Coś jak w opowiadaniu Komendanta z "U Pana Boga za piecem." Bromskiego - "Spotkałem w sklepie tego Poleszuka, co mu żona w zeszłym roku umarła, brał cztery bułki kajzerki, słoik flaków zamojskich i pół litra i taka mnie zazdrość wzięła..."
O, akurat będę tamtędy jechał - w Sokółce sporo scen nakręcono a może i o Królowy Most zahaczę!
   No więc (tak, nie zaczyna się...) skąd Polska Egzotyczna? Do tej pory były po kilka razy Demoludy: Czechy, Słowacja, Węgry, Rumunia. Zwłaszcza do Rumunii chętnie bym wrócił a i na Chorwację łakomie spoglądalem ale, jak już wspominałem, dwóch towarzyszy poprzednich wypraw teoretycznie tak wolnych jak ja okazało się mieć zobowiązania... No to sam za granicę nie będę się pchał bo i logistycznie to trudne
(zazwyczaj dojeżdżaliśmy na start pociągami a wiadomo jak się przesiada z rowerami i gratami) a i zdolnościami językowymi (Kérem három sört, pofta buna, noroc!) nie ma przed kim zabłysnąć.
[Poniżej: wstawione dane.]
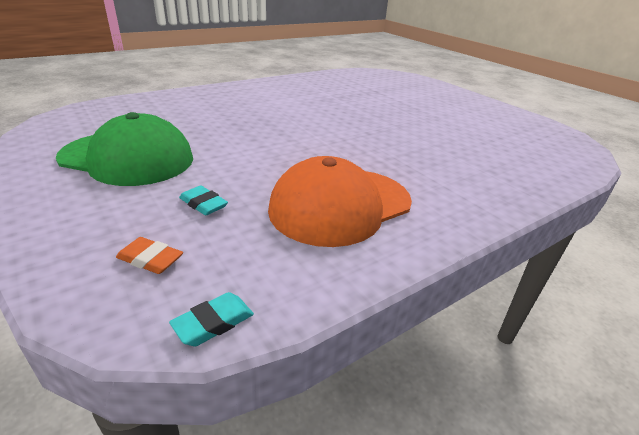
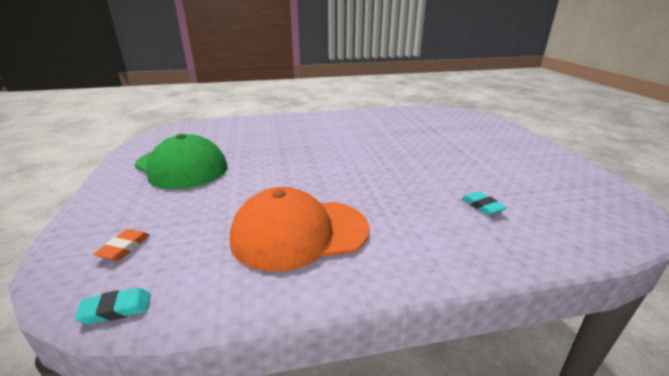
camera: 25 degrees right, 5 degrees down
(150, 259) = (124, 248): orange eraser -> orange eraser turned 60 degrees clockwise
(203, 204) = (197, 211): turquoise eraser -> turquoise eraser (482, 206)

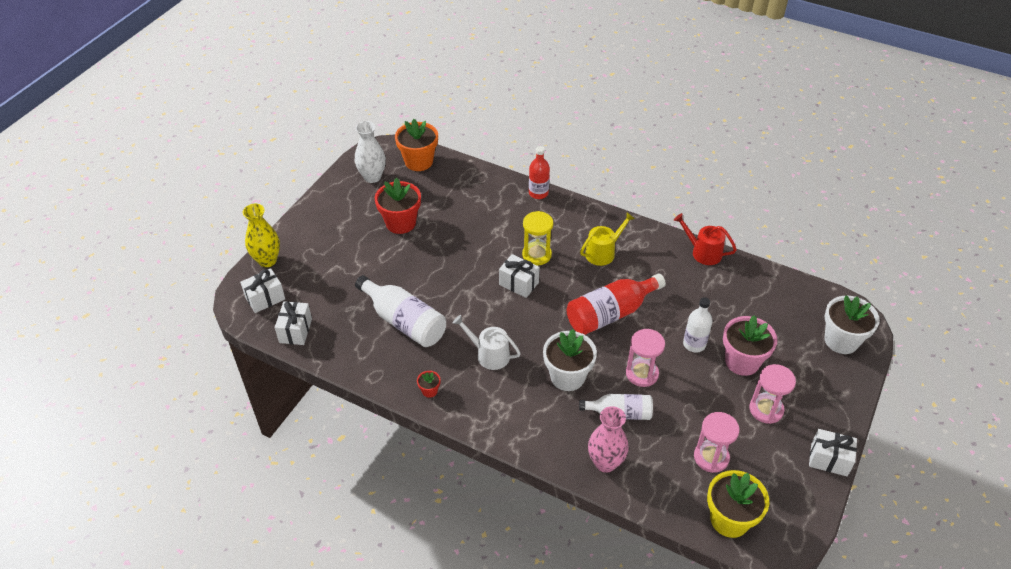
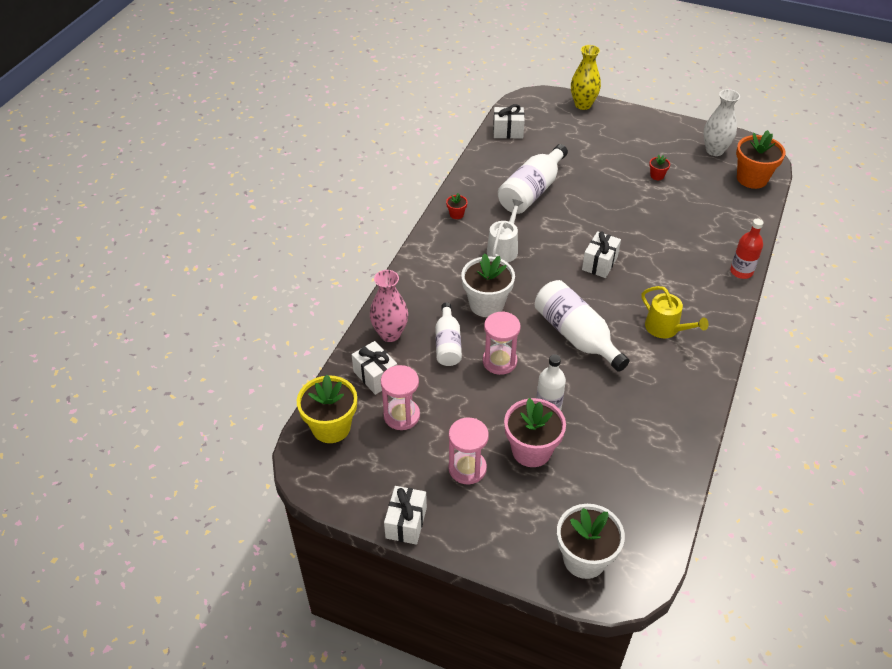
camera: 85 degrees right, 0 degrees up
(265, 298) = (539, 110): white gift -> white gift (375, 376)
(400, 223) = (657, 176): red flower pot -> red flower pot, size x0.44
(536, 255) = (644, 275): yellow hourglass -> none
(610, 313) = (576, 336): red bottle -> white bottle
(703, 252) = (696, 421): red watering can -> none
Wschodnie rubieże podrzucił Szymonek - kolega zza sąsiedniego biurka, kiedy wracaliśmy z delegacji i jojczałem, że nie wiem dokąd... Dodatkowo przypomniałem sobie, że tą trasą przejechał ktoś piszący na https://groups.google.com/group/pl.rec.rowery/topics, bodaj nawet Marcin H. no i znalazłem "gotowca" z mapami, namiarami na ciekawe miejsca http://www.exoticpoland.info/ więc i decyzja nie była aż tak trudna. Nowością będzie wyruszenie z "nowego" domu i dotarcie do "starego" - byłżeby to początek nowego życia?
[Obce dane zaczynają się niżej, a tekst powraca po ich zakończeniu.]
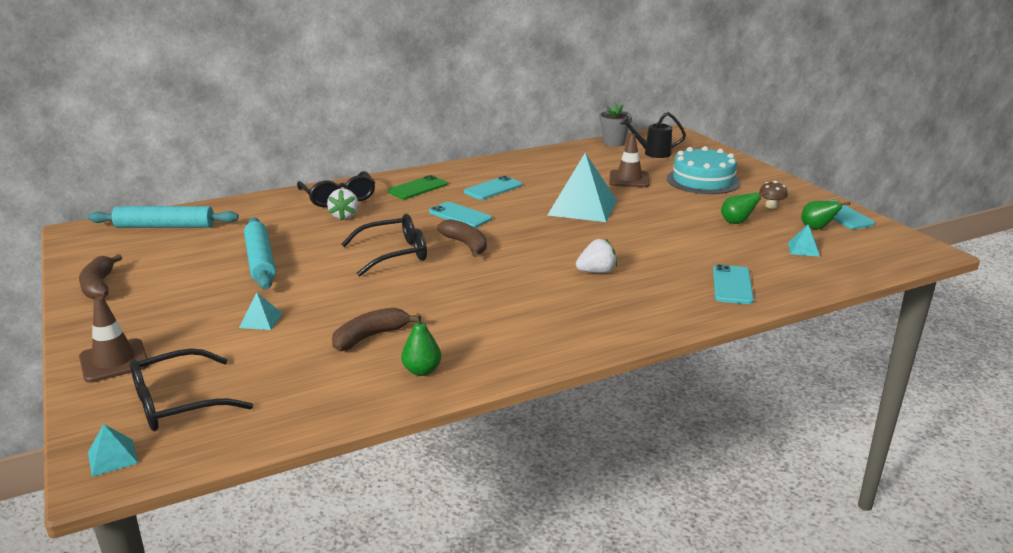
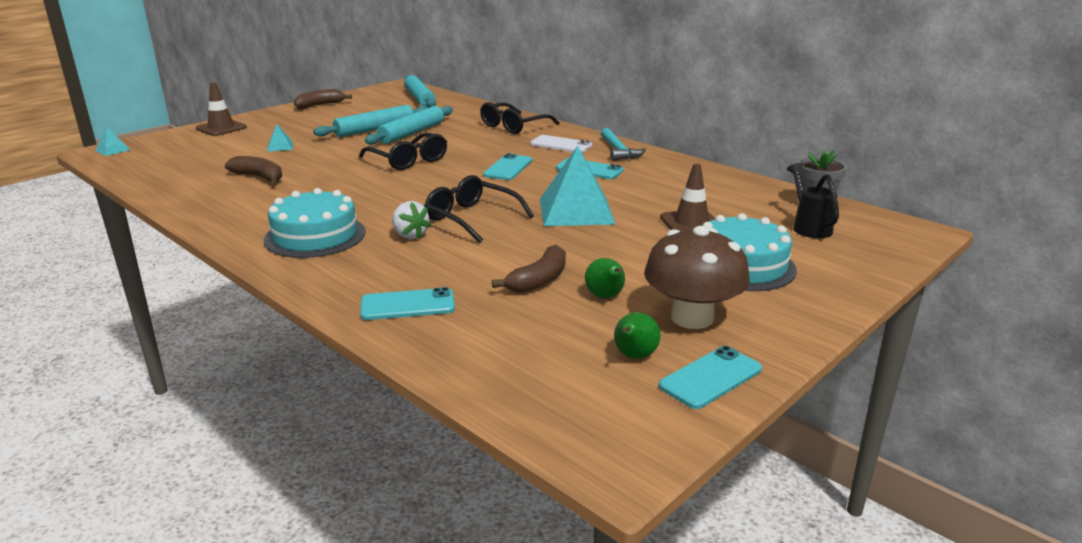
camera: 70 degrees right, 0 degrees up
(177, 403) = (169, 150): black glasses -> black glasses (471, 218)
(301, 243) = (412, 133): none -> turquoise rolling pin
(344, 216) = (475, 134): white strawberry -> none
(417, 188) = (561, 145): green phone -> white phone
(422, 371) = (207, 199): green pear -> none
(457, 172) = (618, 151): none -> turquoise hammer
(466, 245) = (443, 179): brown banana -> brown banana (539, 280)
(573, 313) = (315, 236): none -> turquoise cake
(771, 206) = (692, 317): brown mushroom -> brown mushroom, size x2.36
(803, 249) = (546, 347): turquoise pyramid -> none

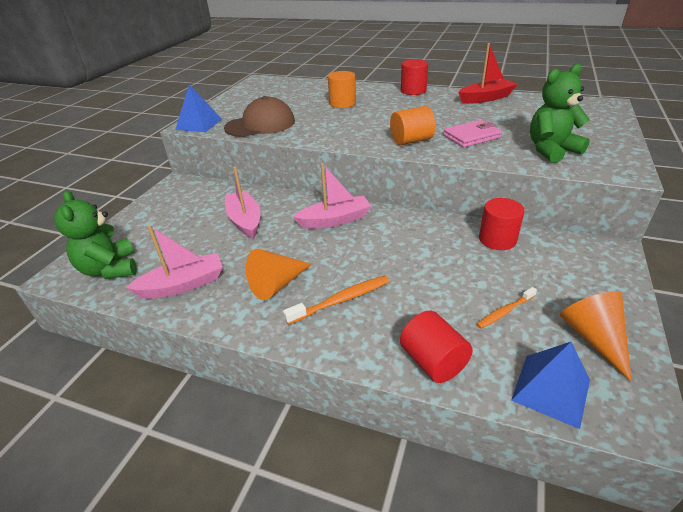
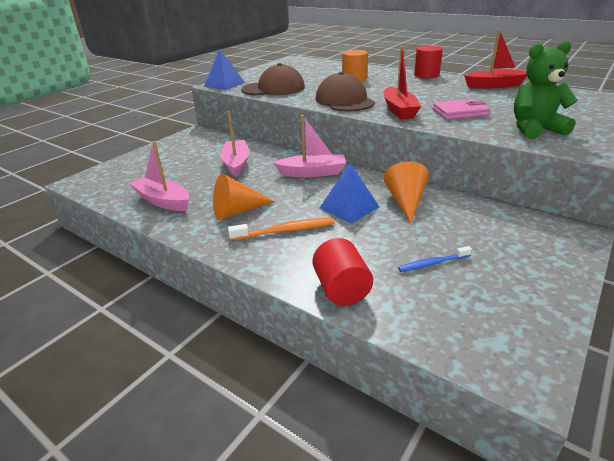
camera: 15 degrees right, 5 degrees down
(110, 269) = (115, 183): green teddy bear -> none
(183, 285) = (163, 201): pink boat -> pink boat turned 135 degrees counterclockwise
(348, 134) = (344, 101): none -> brown cap
(411, 141) = (399, 110): orange cylinder -> red boat
(497, 239) = (458, 207): red cylinder -> none
(505, 312) = (432, 263): orange toothbrush -> blue toothbrush
(551, 389) = (443, 331): blue pyramid -> blue pyramid (349, 207)
(594, 338) = (513, 299): orange cone -> orange cone (406, 202)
   A przygotowania? Poprzednio różnie z tym bywało ale pamiętam, że im zaprawa lepsza tym mniej się rower prowadzi (tak, tak...) no i morale mocniejsze. Więc w tym roku zacząłem w majowy weekend 40-ką z Pionek do Czarnolasu i z powrotem (to taka świecka tradycja) w miłym towarzystwie Ani S. i dociągnąłem dziś 31-ką do 560 km. Po drodze bylo 110 i 80 w upale oraz sporo "tempówek" na 12 km trasie z Wielbarka przez Kucbork do Wielbarka. A i dziś początkowo to była ta trasa (w Kucborku pogoniły mnie psy, raczej nie szczepione, bo zapierniczały zdrowo -  licznik pokazał 37,7 km/h na płaskim!) ale wracając skręciłem na Zabiele i przez Lejkowo dojechałem z drugiej strony. Te nazwy, to dla tubylców ale może i tambylcom zechce się zerknąć na mapę? Bo wkrótce nazw będzie o wiele więcej:)

Pokaż Zaprawka przed wyprawą 29-06-11 na większej mapie
Jutro ma być deszczowo, to się wstrzymam (za to sprobuję opisać mój sprzęt) ale w piątek może dokręcę do 600...
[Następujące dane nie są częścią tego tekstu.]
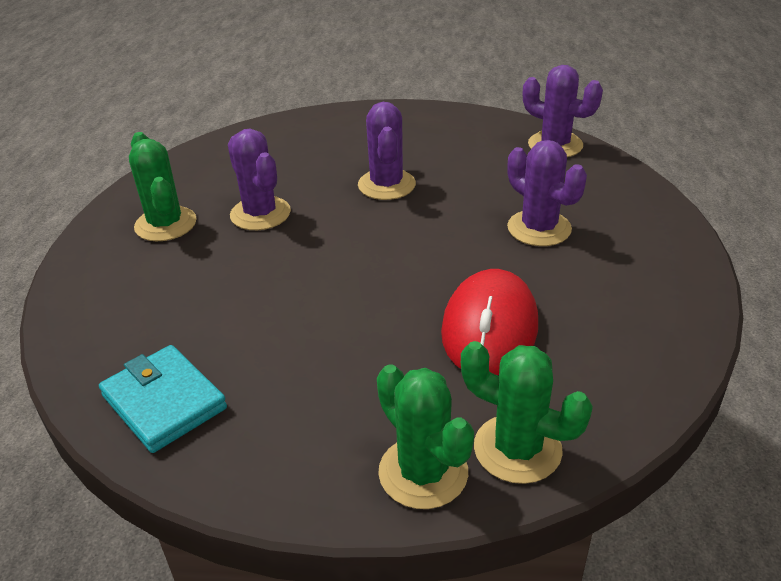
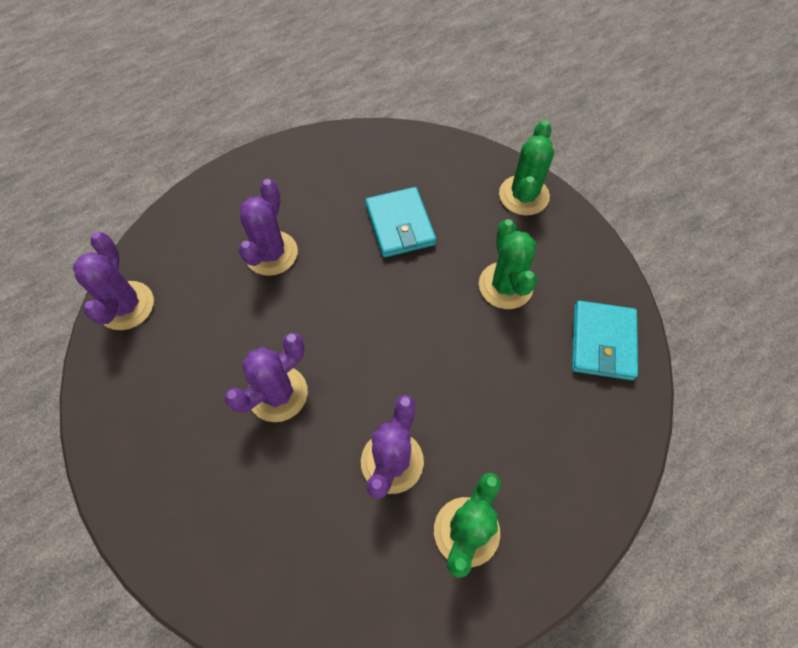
camera: 130 degrees left, 25 degrees up
(489, 328) = (400, 225): red mouse -> turquoise wallet
(517, 449) = (476, 169): green cactus -> green cactus (505, 285)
   Zdjęcie na zachętę przedstawia przyjęcie w schronisku na Pasul Prislop (1416 m npm), w blaszankach zapojka a w obciętych puszkach od energizatów i plastikowej półitrówce - Palinca, rumuński bimberek powodujący bezsenność i kołatanie serca!

poniedziałek, 27 czerwca 2011

Trochę wyjaśnień i uświadomień - czyli dzięki komu, dlaczego, po co ten blog.

    Ponieważ blogują (matko, co za gniot językowy!) wszyscy - mnie jakoś nie ciągnęło do tej pory. Ale, że ciągoty się zmieniają (nieprawda, jakoby słabły z wiekiem!), to postanowiłem założyć ten publiczny pamiętnik. No i będę "pamiętnikował", chociaż nie obiecuję, że regularnie i wytrwale.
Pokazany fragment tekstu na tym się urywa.